I like baseball. I really like the Dodgers, having grown up in SoCal watching them (live and on the tele). I wasn't quite into it when they won it all in 1981, but I remember 1988 vividly. Unlike other teams (some of which have been waiting years and years to even make it to the World Series) the Dodgers have had their share of success.

Since then, it's been frustration after frustration. They seem to be always in it, they make a trade for a "seasoned veteran" who can get them back to the series, they fade away. The "seasoned veteran" ends up being unable to hit his weight, and certainly cannot hit worth his exorbitant contract. They have great pitching and terrible hitting. Hitters come to LA to die.

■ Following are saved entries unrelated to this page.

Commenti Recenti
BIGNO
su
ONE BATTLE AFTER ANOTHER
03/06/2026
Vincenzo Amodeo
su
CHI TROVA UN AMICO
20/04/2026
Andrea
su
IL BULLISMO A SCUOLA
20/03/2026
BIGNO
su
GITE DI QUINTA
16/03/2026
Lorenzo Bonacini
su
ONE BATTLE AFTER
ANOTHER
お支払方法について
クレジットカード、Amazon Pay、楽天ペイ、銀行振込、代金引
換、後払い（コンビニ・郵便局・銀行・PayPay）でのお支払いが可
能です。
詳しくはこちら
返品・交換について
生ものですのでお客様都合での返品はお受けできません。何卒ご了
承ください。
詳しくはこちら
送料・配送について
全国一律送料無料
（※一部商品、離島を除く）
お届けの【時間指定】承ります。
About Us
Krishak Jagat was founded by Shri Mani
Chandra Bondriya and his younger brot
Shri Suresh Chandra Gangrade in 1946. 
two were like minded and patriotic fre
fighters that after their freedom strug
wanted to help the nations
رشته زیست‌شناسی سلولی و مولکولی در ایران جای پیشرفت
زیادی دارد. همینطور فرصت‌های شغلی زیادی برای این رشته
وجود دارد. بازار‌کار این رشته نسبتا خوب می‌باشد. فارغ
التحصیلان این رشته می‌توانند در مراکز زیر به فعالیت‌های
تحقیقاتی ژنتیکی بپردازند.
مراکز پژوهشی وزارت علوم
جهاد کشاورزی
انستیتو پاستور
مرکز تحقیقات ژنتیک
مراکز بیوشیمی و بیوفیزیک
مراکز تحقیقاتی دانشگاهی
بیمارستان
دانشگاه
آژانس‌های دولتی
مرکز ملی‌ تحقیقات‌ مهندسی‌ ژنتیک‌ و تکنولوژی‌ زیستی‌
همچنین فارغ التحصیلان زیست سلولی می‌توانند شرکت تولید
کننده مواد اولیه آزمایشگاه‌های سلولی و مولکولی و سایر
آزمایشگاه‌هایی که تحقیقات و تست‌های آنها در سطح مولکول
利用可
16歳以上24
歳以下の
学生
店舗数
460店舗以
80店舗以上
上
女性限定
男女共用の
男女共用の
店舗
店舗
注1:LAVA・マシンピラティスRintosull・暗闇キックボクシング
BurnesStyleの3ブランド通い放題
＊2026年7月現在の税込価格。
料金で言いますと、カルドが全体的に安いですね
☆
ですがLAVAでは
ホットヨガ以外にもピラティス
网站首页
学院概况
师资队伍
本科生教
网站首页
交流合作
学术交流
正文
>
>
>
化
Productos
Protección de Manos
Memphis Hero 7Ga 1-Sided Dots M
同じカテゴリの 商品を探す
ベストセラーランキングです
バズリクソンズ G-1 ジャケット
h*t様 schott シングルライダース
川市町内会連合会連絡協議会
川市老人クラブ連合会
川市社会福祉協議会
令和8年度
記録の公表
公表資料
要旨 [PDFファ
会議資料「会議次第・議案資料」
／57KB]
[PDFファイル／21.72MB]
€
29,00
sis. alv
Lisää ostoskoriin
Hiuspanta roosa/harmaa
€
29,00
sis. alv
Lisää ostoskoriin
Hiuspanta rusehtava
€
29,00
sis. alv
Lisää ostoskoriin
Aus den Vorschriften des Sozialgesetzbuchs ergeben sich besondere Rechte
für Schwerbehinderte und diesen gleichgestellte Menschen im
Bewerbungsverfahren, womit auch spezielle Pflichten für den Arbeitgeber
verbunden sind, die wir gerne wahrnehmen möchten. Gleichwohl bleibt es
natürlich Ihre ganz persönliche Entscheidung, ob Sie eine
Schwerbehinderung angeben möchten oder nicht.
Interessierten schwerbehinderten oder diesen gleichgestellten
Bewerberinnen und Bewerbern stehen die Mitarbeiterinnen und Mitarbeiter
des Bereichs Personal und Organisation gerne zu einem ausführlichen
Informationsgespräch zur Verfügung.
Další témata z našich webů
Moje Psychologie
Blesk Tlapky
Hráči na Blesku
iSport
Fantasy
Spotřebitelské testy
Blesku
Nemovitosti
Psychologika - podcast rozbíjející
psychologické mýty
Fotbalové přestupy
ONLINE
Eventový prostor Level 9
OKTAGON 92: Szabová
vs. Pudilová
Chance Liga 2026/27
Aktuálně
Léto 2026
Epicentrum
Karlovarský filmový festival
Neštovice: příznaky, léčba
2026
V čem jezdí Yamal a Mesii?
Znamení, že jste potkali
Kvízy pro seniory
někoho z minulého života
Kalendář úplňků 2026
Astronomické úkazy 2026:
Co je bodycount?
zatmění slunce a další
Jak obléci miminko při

We're seeing it again this year. They are first in the majors in many major pitching categories. They have one of the three greatest closers in the game today. Their setup men are off the hook. But their batting just sucks it. One regular hitting over .300 (Lo Duca). Their infield has 4 combined HR. It's not that they have a couple of guys in a slump--their team batting average is only matched in (the lack of) quality by the worst team ever and a couple of below-.500 teams (who have better slugging and OBP than the Dodgers). As a team, they have fewer home runs than the top two NL individuals combined. Watching them play is maddening; if their pitching gives even up three runs, they march to their inexorable death by 3-0 or 3-1. If I have to see another groundball to the shortstop with the bases loaded, or a little infield pop-up with runners in scoring position, I don't know what I'll do.

Why don't they just GET hitting? Remember how I mentioned LA is where hitters go to die? Lessee... Fred McGriff, Bobby Bonilla, and Ron Coomer are a few names that come to mind. Each of these guys was brought over to bring some clout, and each ended up hitting forty points or more under their career average. The hitters that DO work out (I'm thinking Gary Sheffield) are viruses in the clubhouse.

The Angels just went up 2-1 in the bottom of the 6th. This is a prime example of what I'm saying; there's almost no reason to hold out any hope that they will be able to come back. You just don't do that with a .246 team average. Now I have to listen to the retarded Angels announcers gloat about the "Woot Dog" and "Sean Rootin' Tootin' Wooten" and other such playground idiocies.

Ah well... when does hockey start again?

Posted by pcg at 8:53 PM | Comments (5)

June 11, 2003

jigglefest

It's been a while since I've posted, and reading this you might think it should have been a while longer. But I have an axe to grind.

It all begins with the new Charlie's Angels movie. I hesitate to call it a movie as opposed to a "jigglefest" consisting entirely of scantily-clad women jiggling around as they "solve crimes" and "save humanity". (Not to mention the inane dialog, but let's stay on topic.) It isn't that it offends me... well, it is offensive, but that's not my major beef. It's utterly stupid, mindless, debased, whatever you want to say about it. The only point to it is to get off teenage boys. Any talk about empowering women is complete crap; I can't imagine any father that wants his daughter to dress like a whore and dance in a strip bar to get what they want.

Another area where this is obviously an issue is in the music industry. Many of the female singers start out only moderately slutty (cf. Brittany Spears' first video). Then, they "mature". And by "mature" I mean dressing in walnut shells and dental floss, and simulating sex with every goofy-looking, gold-toothed, grungy, tattooed mental midget out there. (Not that I have anything against goofy-looking, gold-toothed, grungy, or tattooed individuals. Mental midgets are another story...)

Even Shania Twain (yes, I'm watching more CMT these days) is getting into the act: in her latest video, "Always and Forever", she sings a sweet love song about how a couple will be together... always and forever. Beautiful idea, really pretty song, a little formulaic, but nice nonetheless. Yet, for all of the sentimentality and classic love story, Shania comes out wearing a piece of gauze for her sweater-type-thing. She makes sure to stretch out to show every inch of skin she can without actually stripping down. Guess she felt that since the women had the love song, men needed a little something to hold their attention.

Oh well, I'm sure I'm just uptight, I'm sure it's just a matter of living in a broken world, etc.